Effective date: Immediately upon enactment.

Purpose
- Establish a state-led early-intervention oversight mechanism for long-term care facilities to prevent declines in resident health and safety and interruptions to needed health services.

Key provisions
- Creation of "Mission Critical Long-Term Care Teams":
- The Commissioner of Health must establish at least one team (may create more).
- Each team shall have four members with relevant expertise (examples listed in the bill): long-term care administration/management, financial management, nursing care, infection prevention, social work, quality improvement, safety, and continuing professional education.
- Teams will identify facilities requiring progressive oversight or direct intervention and work collaboratively with facilities to improve financial and operational performance with a focus on resident health and safety.

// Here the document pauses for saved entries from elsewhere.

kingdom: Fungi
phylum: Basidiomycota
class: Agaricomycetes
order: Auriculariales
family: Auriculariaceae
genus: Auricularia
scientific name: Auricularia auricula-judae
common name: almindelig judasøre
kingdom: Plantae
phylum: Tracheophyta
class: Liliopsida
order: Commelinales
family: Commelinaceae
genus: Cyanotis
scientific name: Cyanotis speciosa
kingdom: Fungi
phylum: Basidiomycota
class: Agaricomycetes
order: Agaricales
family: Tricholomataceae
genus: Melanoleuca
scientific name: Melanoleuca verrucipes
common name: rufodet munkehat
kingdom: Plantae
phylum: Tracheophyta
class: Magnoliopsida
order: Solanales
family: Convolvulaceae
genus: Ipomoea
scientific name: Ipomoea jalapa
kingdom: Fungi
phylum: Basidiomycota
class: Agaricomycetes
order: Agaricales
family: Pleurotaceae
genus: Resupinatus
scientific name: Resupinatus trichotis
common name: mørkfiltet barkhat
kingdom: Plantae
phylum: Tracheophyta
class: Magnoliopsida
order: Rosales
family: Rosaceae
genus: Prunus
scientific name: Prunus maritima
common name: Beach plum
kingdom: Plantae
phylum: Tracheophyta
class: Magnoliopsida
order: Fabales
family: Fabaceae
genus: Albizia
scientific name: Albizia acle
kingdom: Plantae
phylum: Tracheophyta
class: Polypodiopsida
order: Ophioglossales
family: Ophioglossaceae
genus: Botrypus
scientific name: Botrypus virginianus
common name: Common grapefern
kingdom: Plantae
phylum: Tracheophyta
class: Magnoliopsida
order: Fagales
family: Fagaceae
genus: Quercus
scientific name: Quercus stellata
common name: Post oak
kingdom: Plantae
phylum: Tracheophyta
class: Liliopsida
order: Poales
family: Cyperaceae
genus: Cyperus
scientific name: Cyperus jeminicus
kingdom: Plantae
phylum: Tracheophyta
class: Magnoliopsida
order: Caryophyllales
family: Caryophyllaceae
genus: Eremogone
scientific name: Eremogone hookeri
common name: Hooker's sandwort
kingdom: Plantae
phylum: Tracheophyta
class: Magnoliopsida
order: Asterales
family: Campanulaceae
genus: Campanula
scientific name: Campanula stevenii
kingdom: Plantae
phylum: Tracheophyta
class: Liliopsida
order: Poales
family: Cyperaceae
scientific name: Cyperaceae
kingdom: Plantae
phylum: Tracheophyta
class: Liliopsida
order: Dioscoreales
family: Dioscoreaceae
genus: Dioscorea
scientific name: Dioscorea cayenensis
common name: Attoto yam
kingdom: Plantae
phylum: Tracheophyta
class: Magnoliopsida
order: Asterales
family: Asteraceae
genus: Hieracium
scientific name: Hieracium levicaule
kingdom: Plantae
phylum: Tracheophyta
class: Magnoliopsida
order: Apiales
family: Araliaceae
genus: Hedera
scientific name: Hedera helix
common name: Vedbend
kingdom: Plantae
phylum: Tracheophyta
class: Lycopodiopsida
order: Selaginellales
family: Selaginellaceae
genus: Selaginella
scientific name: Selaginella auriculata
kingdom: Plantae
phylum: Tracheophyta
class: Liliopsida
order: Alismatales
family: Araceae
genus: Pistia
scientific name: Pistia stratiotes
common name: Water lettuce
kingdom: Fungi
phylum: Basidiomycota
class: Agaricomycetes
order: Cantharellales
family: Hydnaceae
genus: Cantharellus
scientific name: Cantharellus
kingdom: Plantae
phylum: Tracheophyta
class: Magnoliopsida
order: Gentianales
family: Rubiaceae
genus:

  • Development of evaluation indicators:

    • The Commissioner will establish specific indicators and thresholds to assess a facility’s operational and financial soundness and to identify operational/financial distress or risk thereof.
    • The Commissioner will also set indicators to evaluate a facility’s capacity to protect resident rights (per C.26:2H‑128) and to meet applicable licensing quality-of-care standards.
  • Deployment and authority:

    • When Department of Health surveys, inspections, or complaints indicate a facility is at risk per the established indicators, the Commissioner may dispatch a Mission Critical Team to evaluate the facility and advise on corrective measures.
    • Teams may also be dispatched at the request of facility management.
  • Facility obligations:

    • Facilities receiving a team must cooperate and grant the team and the Department access to physical plant operations/locations and to requested financial, operational, and programmatic information.
  • Rulemaking:

    • The Commissioner may adopt regulations under the Administrative Procedure Act to implement the law.

Who is affected
- Long-term care facilities and their residents (increased oversight, possible assistance/intervention).
- Department of Health (new team establishment, rulemaking, deployment responsibilities).
- Facility administrators and owners (obligation to cooperate and provide access to information).

Potential impact and considerations
- May enable earlier, multidisciplinary intervention to prevent quality or safety declines.
- Could increase regulatory oversight and reporting/access demands on facilities.
- The bill focuses on assessment and advisory intervention; it does not itself prescribe specific enforcement sanctions as part of the team’s role.
- Implementation details (number of teams, specific indicators, information-sharing protocols, confidentiality safeguards) will be defined by DOH rulemaking.

Compiled from official sources — confirm details with the bill’s official record.